→ About this exercise
Of the entries below, return only those lines from the line with "BTC_UUU: 3 -> 1" to the line with "XEN_ARTIST: 3 -> 1", exactly, both included.

→ Entries supplied
* * *

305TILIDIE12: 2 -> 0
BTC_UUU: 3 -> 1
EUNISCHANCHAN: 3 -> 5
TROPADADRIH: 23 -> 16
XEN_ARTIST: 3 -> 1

* * *

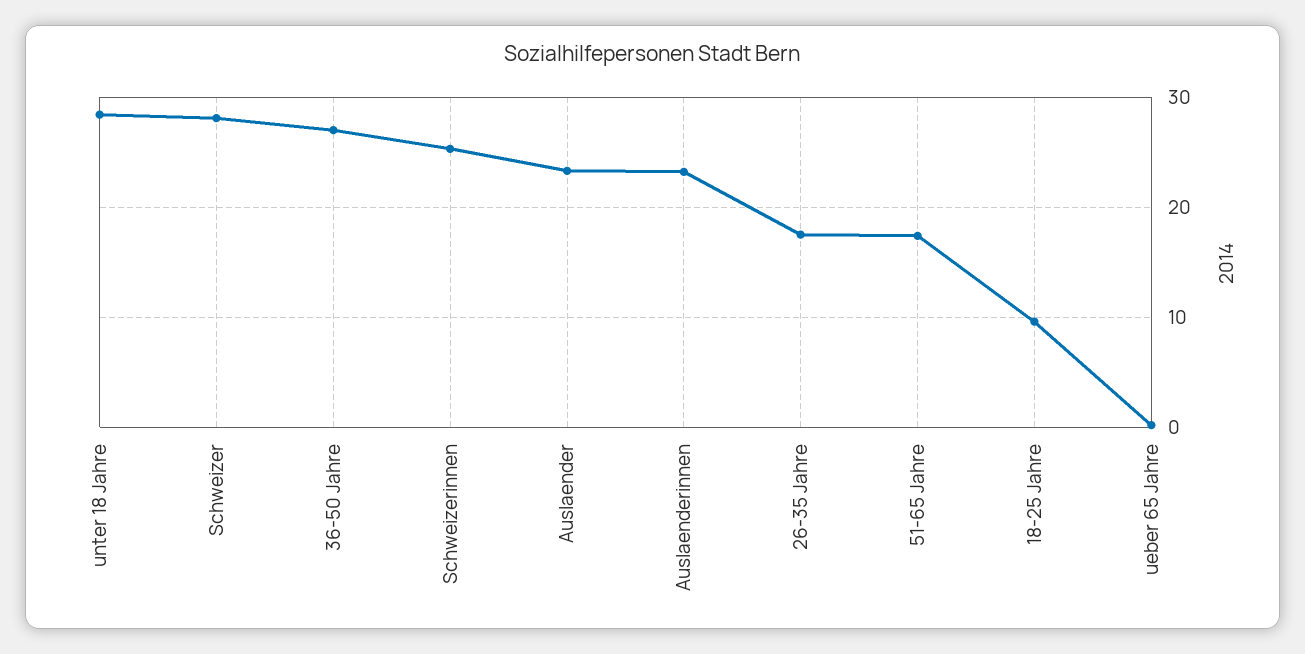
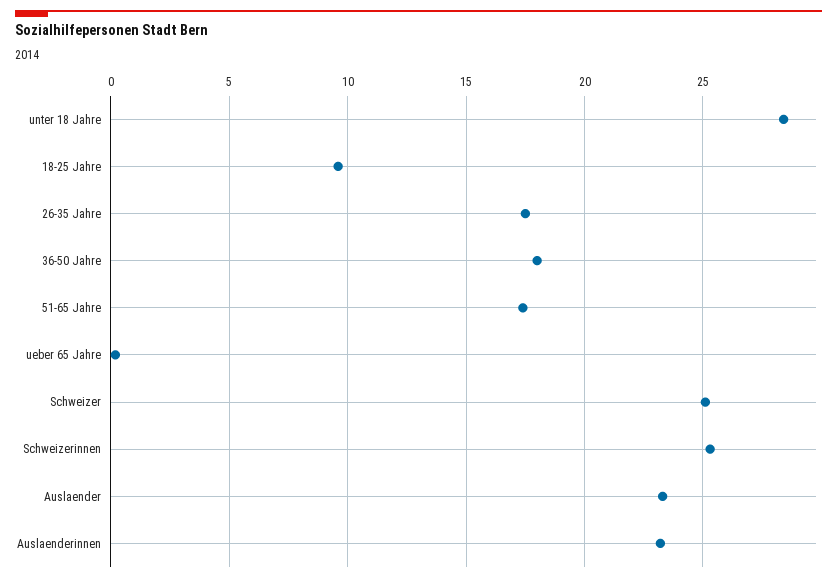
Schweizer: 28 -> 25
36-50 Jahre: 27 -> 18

* * *

→ Solution
BTC_UUU: 3 -> 1
EUNISCHANCHAN: 3 -> 5
TROPADADRIH: 23 -> 16
XEN_ARTIST: 3 -> 1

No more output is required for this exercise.